GIVEN REQUEST 1:
In the records, replace "collectors" with "collected by" in everything from the line containing "class: Magnoliopsida" down to the end of the records, and give back only those lines with nothing else altered.

━━━━━━

I was working with the arXiv group a number of weeks ago, a month or so ago. Most people on this call probably know of arXiv, which is the granddaddy of the pre-print servers originally at Los Alamos, now based at Cornell. And it's physics and math, typically more disciplines now than it started, but they want to make sure that their content is accessible. And it's not right now, because it's the author-contributed content. And so, how to make sure that's accessible, that's the new frontier, is getting the accessibility way upstream. But that's so important,
12:00
because if we get the accessibility upstream and the authors do the right thing in the first place, it's really a no-brainer for the publisher to get them accessible. But you're right, it includes things like are there image descriptions and are they any good? Typically, there is a language tag at the beginning of an HTML file that says what language it's in. It's in the header of the HTML. But what they neglect to tag is when there are components down in that file that are in a different language, that's what you have to tag.

━━━━━━

GIVEN REQUEST 2:
Answer these about the arXiv accessibility excerpt:
(a) Where is arXiv now based?
(b) Which two fields does arXiv cover?
(c) In what part of an HTML file does the language tag sit?

━━━━━━

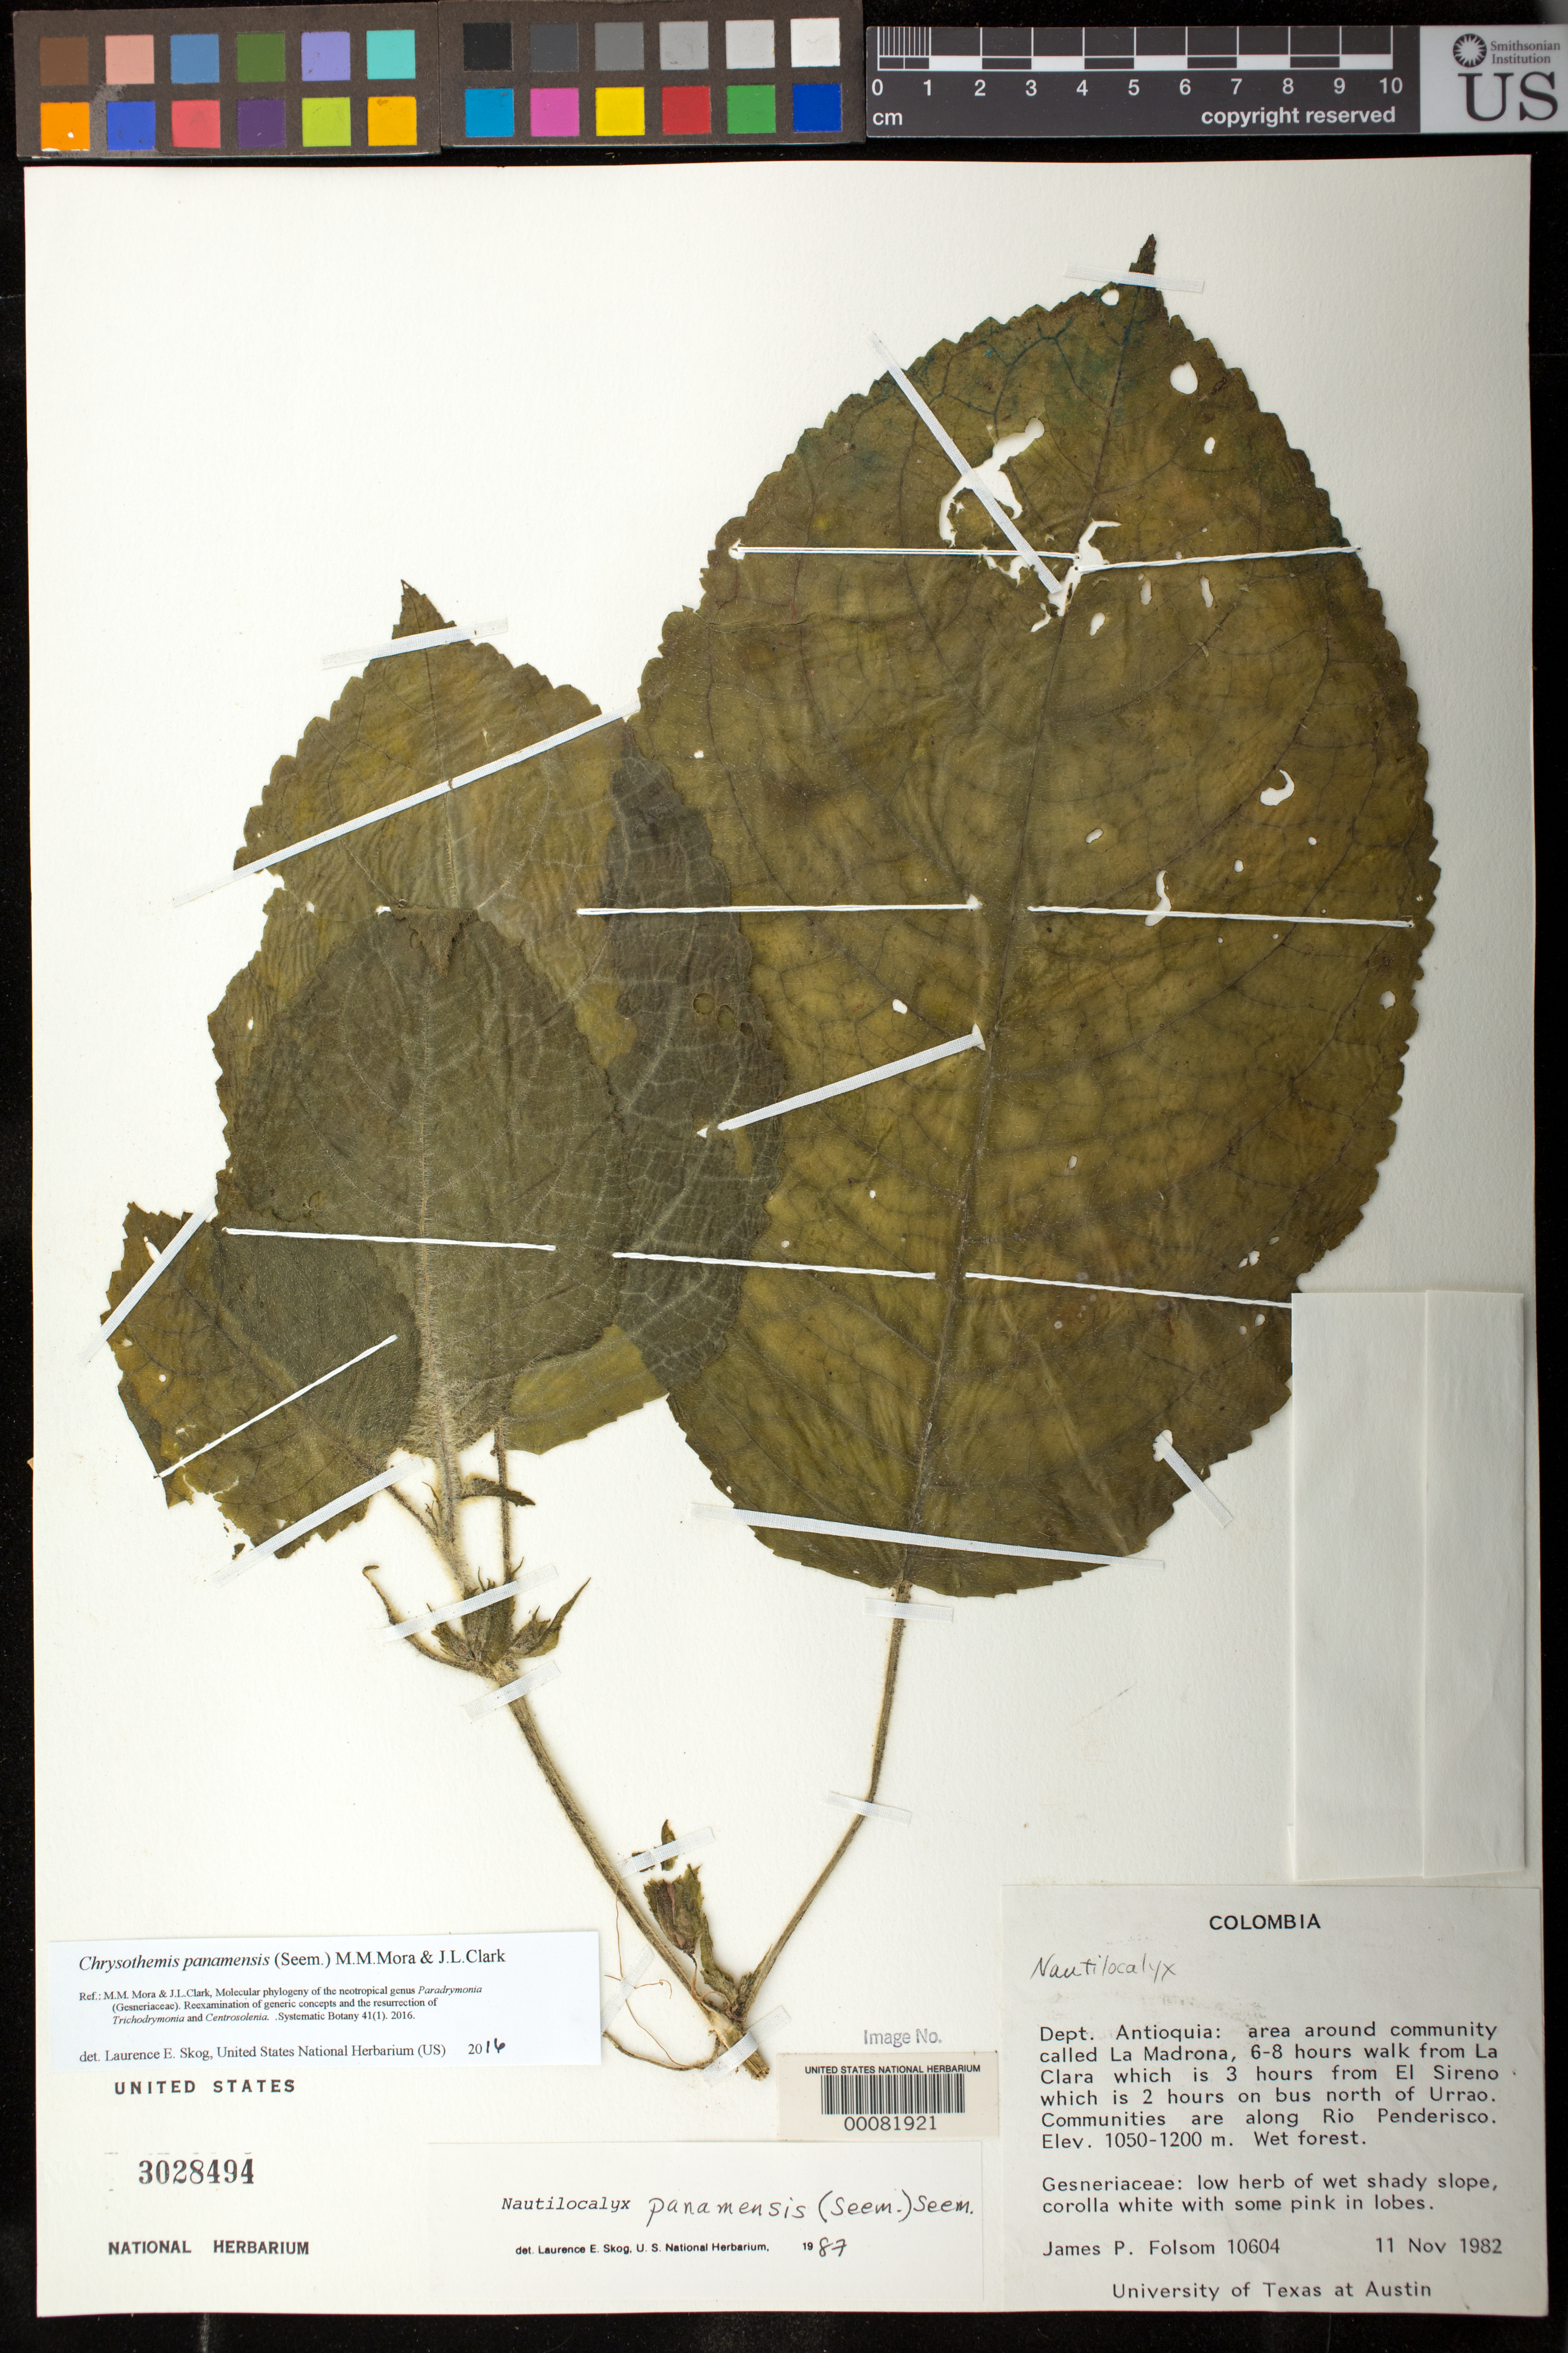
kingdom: Plantae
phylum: Tracheophyta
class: Magnoliopsida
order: Lamiales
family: Gesneriaceae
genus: Chrysothemis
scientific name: Chrysothemis panamensis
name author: (Seem.) M.M. Mora & J.L. Clark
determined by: Skog, Laurence E.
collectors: J. P. Folsom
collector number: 10604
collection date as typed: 11 Nov 1982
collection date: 1982-11-11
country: Colombia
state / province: Antioquia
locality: Area around community called La Madrona, 6-8 hrs walk from La Clara 3 hrs from El Sireno 2 hrs on bus N of Urrao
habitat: Wet forest; wet shady slope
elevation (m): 1050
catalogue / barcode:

━━━━━━

PROBLEM SOLUTION 1:
class: Magnoliopsida
order: Lamiales
family: Gesneriaceae
genus: Chrysothemis
scientific name: Chrysothemis panamensis
name author: (Seem.) M.M. Mora & J.L. Clark
determined by: Skog, Laurence E.
collected by: J. P. Folsom
collector number: 10604
collection date as typed: 11 Nov 1982
collection date: 1982-11-11
country: Colombia
state / province: Antioquia
locality: Area around community called La Madrona, 6-8 hrs walk from La Clara 3 hrs from El Sireno 2 hrs on bus N of Urrao
habitat: Wet forest; wet shady slope
elevation (m): 1050
catalogue / barcode:

PROBLEM SOLUTION 2:
(a) Cornell
(b) Physics and math
(c) The header